Un peuple qui abdique sa langue est un peuple en état d’agonie : nous en sommes là. Nous avons renoncé notre langue ; nous la renonçons chaque jour davantage, sans même le voir, sans plus que cela l’entendre. Nous génuflexons devant une sorte de jargon international, qui ne signifie plus rien pour personne : c’est l’avenir radieux du futur, tel que l’appellent de leurs voeux nos mémés citoyennes et nos fiotes progressistes, que j’évoquais hier : elles gagnerons, soyons-en assurés.

Il n’empêche : à quel moment – et pourquoi ? – avons-nous décidé de renoncer à notre propre langue ? Certes, il paraît difficile de revenir au siècle triomphant de Louis XIV, lorsque ce roi appelait Bouquinquan le duc de Buckingham ; ou lorsque, à partir du bowling green anglais, on formait notre merveilleux boulingrin.

Néanmoins... Qui nous a obligé à adopter l’horrible Taïwan à la place du si doux et harmonieux Formose ? À remplacer le classique Ceylan par l’imprononçable Sri-Lanka ? Je ne parle même pas de ces journaux imbéciles (Le Monde notamment) qui ont eu à coeur – dès qu’on leur en a intimé l’ordre –d’appeler Pékin Beijing. Quel fonctionnaire imbécile, et de quel pays, a un jour décidé que Pékin devait disparaître de notre langue ? Et, du même élan, que le tortionnaire Mao Tsé-toung se nommerait désormais Mao Zedong ? Et pourquoi nous sommes-nous prosternés devant ces diktats ?

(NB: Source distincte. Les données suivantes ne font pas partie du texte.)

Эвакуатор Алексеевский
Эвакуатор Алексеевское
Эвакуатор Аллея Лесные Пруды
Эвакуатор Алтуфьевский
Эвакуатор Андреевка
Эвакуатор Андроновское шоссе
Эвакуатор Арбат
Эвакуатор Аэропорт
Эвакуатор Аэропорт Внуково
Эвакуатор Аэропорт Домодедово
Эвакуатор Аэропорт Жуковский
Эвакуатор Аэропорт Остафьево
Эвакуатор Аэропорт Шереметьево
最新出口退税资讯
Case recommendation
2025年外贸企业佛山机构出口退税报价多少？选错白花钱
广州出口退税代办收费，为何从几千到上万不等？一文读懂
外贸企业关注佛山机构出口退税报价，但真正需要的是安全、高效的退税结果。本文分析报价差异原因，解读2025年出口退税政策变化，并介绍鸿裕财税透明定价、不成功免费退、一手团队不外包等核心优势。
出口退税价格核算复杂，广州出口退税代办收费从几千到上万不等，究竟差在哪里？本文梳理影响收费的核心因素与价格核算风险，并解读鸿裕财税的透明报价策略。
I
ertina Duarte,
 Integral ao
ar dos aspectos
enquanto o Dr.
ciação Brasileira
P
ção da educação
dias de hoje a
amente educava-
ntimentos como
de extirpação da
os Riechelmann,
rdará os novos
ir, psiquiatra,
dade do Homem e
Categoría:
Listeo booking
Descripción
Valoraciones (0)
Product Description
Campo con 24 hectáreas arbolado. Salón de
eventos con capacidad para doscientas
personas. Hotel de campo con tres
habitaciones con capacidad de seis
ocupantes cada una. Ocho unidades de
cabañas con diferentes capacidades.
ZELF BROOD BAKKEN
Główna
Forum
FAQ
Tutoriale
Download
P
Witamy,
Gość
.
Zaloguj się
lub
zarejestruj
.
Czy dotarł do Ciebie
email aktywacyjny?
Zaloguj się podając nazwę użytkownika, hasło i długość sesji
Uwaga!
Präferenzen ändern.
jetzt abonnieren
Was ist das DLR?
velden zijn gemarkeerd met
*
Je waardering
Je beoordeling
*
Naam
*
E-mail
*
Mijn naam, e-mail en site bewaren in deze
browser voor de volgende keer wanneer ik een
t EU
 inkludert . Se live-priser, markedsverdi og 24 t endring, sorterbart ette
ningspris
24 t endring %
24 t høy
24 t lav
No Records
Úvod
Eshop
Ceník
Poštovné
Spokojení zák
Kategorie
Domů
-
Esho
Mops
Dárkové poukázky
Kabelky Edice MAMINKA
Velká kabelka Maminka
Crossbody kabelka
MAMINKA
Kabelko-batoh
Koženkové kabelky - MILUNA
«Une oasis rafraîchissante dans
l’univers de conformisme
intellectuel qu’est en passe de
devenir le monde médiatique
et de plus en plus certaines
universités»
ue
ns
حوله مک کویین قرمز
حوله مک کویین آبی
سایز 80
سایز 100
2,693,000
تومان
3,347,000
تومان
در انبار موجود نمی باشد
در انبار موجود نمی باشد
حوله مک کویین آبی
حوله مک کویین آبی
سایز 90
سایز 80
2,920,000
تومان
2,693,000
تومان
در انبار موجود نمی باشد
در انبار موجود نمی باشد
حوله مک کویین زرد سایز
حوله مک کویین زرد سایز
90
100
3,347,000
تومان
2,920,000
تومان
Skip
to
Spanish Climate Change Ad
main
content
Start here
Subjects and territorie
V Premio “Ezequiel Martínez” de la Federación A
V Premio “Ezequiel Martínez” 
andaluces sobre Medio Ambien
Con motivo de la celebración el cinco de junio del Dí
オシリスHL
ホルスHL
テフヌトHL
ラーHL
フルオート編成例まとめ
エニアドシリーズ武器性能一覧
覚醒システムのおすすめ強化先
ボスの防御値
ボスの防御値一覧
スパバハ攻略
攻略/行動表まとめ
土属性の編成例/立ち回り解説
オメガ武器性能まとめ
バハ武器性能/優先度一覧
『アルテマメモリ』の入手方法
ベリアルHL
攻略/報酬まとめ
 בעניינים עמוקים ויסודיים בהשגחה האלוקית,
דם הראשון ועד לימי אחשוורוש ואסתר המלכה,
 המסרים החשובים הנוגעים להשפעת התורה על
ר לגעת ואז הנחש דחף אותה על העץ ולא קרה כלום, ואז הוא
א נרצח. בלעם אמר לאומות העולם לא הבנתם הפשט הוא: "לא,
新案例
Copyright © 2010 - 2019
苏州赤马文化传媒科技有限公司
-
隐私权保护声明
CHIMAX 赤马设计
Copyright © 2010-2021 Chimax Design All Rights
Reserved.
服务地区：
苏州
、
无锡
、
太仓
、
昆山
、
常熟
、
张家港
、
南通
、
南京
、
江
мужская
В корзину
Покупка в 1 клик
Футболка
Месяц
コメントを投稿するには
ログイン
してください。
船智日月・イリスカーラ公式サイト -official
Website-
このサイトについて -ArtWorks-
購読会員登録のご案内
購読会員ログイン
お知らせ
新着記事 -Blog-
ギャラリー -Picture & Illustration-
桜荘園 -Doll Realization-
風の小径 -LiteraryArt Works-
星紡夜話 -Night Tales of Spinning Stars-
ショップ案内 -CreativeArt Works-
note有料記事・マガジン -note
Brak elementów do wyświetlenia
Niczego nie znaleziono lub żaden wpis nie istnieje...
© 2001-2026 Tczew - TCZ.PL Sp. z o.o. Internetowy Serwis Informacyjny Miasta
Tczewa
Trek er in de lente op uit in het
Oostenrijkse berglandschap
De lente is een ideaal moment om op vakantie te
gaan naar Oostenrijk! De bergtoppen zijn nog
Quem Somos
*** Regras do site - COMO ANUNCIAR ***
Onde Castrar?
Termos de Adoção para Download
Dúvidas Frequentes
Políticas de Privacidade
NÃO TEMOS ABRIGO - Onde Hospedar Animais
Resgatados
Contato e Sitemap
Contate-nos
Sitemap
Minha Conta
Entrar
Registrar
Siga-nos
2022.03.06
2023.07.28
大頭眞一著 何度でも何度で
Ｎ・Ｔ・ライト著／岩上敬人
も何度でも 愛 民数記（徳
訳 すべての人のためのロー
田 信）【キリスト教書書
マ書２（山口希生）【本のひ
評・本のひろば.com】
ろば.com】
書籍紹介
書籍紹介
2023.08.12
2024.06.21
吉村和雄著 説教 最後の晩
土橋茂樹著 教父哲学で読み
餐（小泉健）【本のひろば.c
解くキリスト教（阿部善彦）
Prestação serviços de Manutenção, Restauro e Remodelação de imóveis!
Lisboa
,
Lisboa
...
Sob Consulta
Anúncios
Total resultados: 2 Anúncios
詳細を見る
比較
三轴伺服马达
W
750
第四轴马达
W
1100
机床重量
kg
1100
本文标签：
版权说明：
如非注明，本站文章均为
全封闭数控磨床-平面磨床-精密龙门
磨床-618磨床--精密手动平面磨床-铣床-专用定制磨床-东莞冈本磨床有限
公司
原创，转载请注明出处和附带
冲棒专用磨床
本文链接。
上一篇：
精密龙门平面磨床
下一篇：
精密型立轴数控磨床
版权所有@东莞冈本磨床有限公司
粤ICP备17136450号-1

Dans son Royaume de Sobrarbe (journal 2005), Renaud Camus déplore que l’on ait supprimé les accents aigus sur les "e" de Leopardi, Oregon, Nevada, etc. Il a entièrement raison – excusez-moi de vous le dire : cette appropriation par la langue signifiait une intimité – et c’est elle que, peut-être, nous rejetons. Est-ce que, demain, nous irons passer notre week-end à London plutôt qu’à Londres ? Irons-nous faire un tour de gondole pré-coïtal à Venezia au lieu d’à Venise ? Il semblerait que oui, hélas. Or, si la ville demeure, il se trouve que, pour un palais et une oreille français, Venezia ne sera jamais exactement Venise : il y manquera Chateaubriand, Proust, Monet, Barrès, Morand – il y manquera la France.

Paul Morand

Les Espagnols ont pour coutume (ils l’avaient dans ma jeunesse, je ne sais ce qu’il en est aujourd’hui) d’hispaniser les prénoms des étrangers qui les intéressaient. Dans les années quatre-vingt, on trouvait dans les librairies de Madrid, Barcelone, Salamanque, etc. des livres de Carlos Marx, Juan Pablo Sartre, Emilio Zola, et ainsi de suite. J’aime les Espagnols au moins pour cela. Il ne faudrait pas me pousser beaucoup pour que j’avoue préférer Constantinople à Istanbul (orthographié Stamboule jusqu’au mitan du siècle terminé : voir les romans de Simenon). Pourquoi cédons-nous chaque jour un terrain que personne, finalement, ne nous dispute ? Pourquoi, tout récemment, dans nos journaux de merde, Tananarive a-t-il brusquement muté en ce grotesque Antananarivo ?

Seul motif de réjouissance – parce qu’il en faut bien un : le répugnant Leningrad est redevenu le magnifique Saint-Pétersbourg. Hélas, nous n’y sommes pour rien.